Years ago, if a bank gave you a mortgage loan, they would hold the note and hopefully (usually) get paid back. Eventually other financial houses started buying them from the originating banks. It became very profitable for the banks to keep creating loans, and selling them.
They institutions that kept buy them had to accept that the originating bank had done due diligence, but the banks felt less and less need to do that. Somewhere along the way the outfits holding all these bags realized the risk had gotten unwieldy, so they started dicing all the loans into what they called “tranches” of verying risk, and selling them as “Mortgage Backed Securities”. Safer tranches would earn less, be be more likely to pay off (and be paid first, in case of a collapse). Riskier tranches offered a higher return. The riskier market was called “Sub Prime.”
This whole mess turned into a trillion dollar market. The whole concept of “collateralized debt” exploded.

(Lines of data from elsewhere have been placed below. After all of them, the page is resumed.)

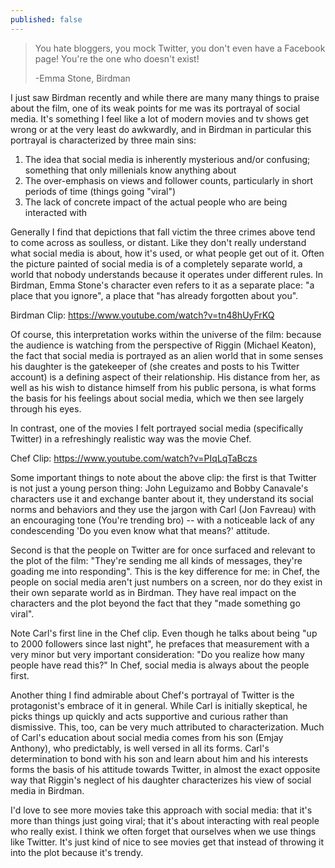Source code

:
 ```yaml
---
published: false
---
```


> You hate bloggers, you mock Twitter, you don't even have a Facebook page! You're the one who doesn't exist!
> 
> -Emma Stone, Birdman

I just saw Birdman recently and while there are many many things to praise about the film, one of its weak points for me was its portrayal of social media. It's something I feel like a lot of modern movies and tv shows get wrong or at the very least do awkwardly, and in Birdman in particular this portrayal is characterized by three main sins:

1. The idea that social media is inherently mysterious and/or confusing; something that only millenials know anything about
2. The over-emphasis on views and follower counts, particularly in short periods of time (things going "viral")
3. The lack of concrete impact of the actual people who are being interacted with

Generally I find that depictions that fall victim the three crimes above tend to come across as soulless, or distant. Like they don't really understand what social media is about, how it's used, or what people get out of it. Often the picture painted of social media is of a completely separate world, a world that nobody understands because it operates under different rules. In Birdman, Emma Stone's character even refers to it as a separate place: "a place that you ignore", a place that "has already forgotten about you".

Birdman Clip: https://www.youtube.com/watch?v=tn48hUyFrKQ

Of course, this interpretation works within the universe of the film: because the audience is watching from the perspective of Riggin (Michael Keaton), the fact that social media is portrayed as an alien world that in some senses his daughter is the gatekeeper of (she creates and posts to his Twitter account) is a defining aspect of their relationship. His distance from her, as well as his wish to distance himself from his public persona, is what forms the basis for his feelings about social media, which we then see largely through his eyes.

In contrast, one of the movies I felt portrayed social media (specifically Twitter) in a refreshingly realistic way was the movie Chef. 

Chef Clip: https://www.youtube.com/watch?v=PIqLqTaBczs

Some important things to note about the above clip: the first is that Twitter is not just a young person thing: John Leguizamo and Bobby Canavale's characters use it and exchange banter about it, they understand its social norms and behaviors and they use the jargon with Carl (Jon Favreau) with an encouraging tone (You're trending bro) -- with a noticeable lack of any condescending 'Do you even know what that means?' attitude.

Second is that the people on Twitter are for once surfaced and relevant to the plot of the film: "They're sending me all kinds of messages, they're goading me into responding". This is the key difference for me: in Chef, the people on social media aren't just numbers on a screen, nor do they exist in their own separate world as in Birdman. They have real impact on the characters and the plot beyond the fact that they "made something go viral".

Note Carl's first line in the Chef clip. Even though he talks about being "up to 2000 followers since last night", he prefaces that measurement with a very minor but very important consideration: "Do you realize how many people have read this?" In Chef, social media is always about the people first.

Another thing I find admirable about Chef's portrayal of Twitter is the protagonist's embrace of it in general. While Carl is initially skeptical, he picks things up quickly and acts supportive and curious rather than dismissive. This, too, can be very much attributed to characterization. Much of Carl's education about social media comes from his son (Emjay Anthony), who predictably, is well versed in all its forms. Carl's determination to bond with his son and learn about him and his interests forms the basis of his attitude towards Twitter, in almost the exact opposite way that Riggin's neglect of his daughter characterizes his view of social media in Birdman.

I'd love to see more movies take this approach with social media: that it's more than things just going viral; that it's about interacting with real people who really exist. I think we often forget that ourselves when we use things like Twitter. It's just kind of nice to see movies get that instead of throwing it into the plot because it's trendy.






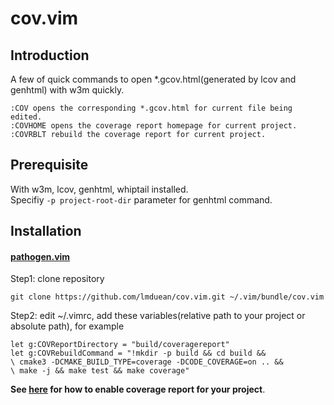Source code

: cov.vim
=======
Introduction
------------
A few of quick commands to open \*.gcov.html(generated by lcov and genhtml) with w3m quickly.  
```
:COV opens the corresponding *.gcov.html for current file being edited.  
:COVHOME opens the coverage report homepage for current project.  
:COVRBLT rebuild the coverage report for current project.  
```

Prerequisite  
------------
With w3m, lcov, genhtml, whiptail installed.  
Specifiy `-p project-root-dir` parameter for genhtml command.  

Installation  
------------
#### [pathogen.vim](https://github.com/tpope/vim-pathogen)
Step1: clone repository
```
git clone https://github.com/lmduean/cov.vim.git ~/.vim/bundle/cov.vim
```
Step2: edit ~/.vimrc, add these variables(relative path to your project or absolute path), for example  
```
let g:COVReportDirectory = "build/coveragereport"  
let g:COVRebuildCommand = "!mkdir -p build && cd build &&  
\ cmake3 -DCMAKE_BUILD_TYPE=coverage -DCODE_COVERAGE=on .. &&  
\ make -j && make test && make coverage"
```
**See [here](https://code.cor-lab.de/projects/rsc/repository/revisions/master/entry/cmake/Modules/EnableCoverageReport.cmake) for how to enable coverage report for your project**.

Then, people who had gotten into balloon mortgage deals (nice rates to start, then eventually the payments would go up) started to see that their homes were not worth what they were becoming obligated to. Too many of these people simply walked away. This combined with the higher than you would want Subprime failures. They were largely blamed in the press, but they were never the main problem. The problem mortgages were the heavier balloon mortages, but they both yanked the bottom out of the whole collateralized debt mess.
When a couple large financial companies declared bankruptcy, the shit hit the fan.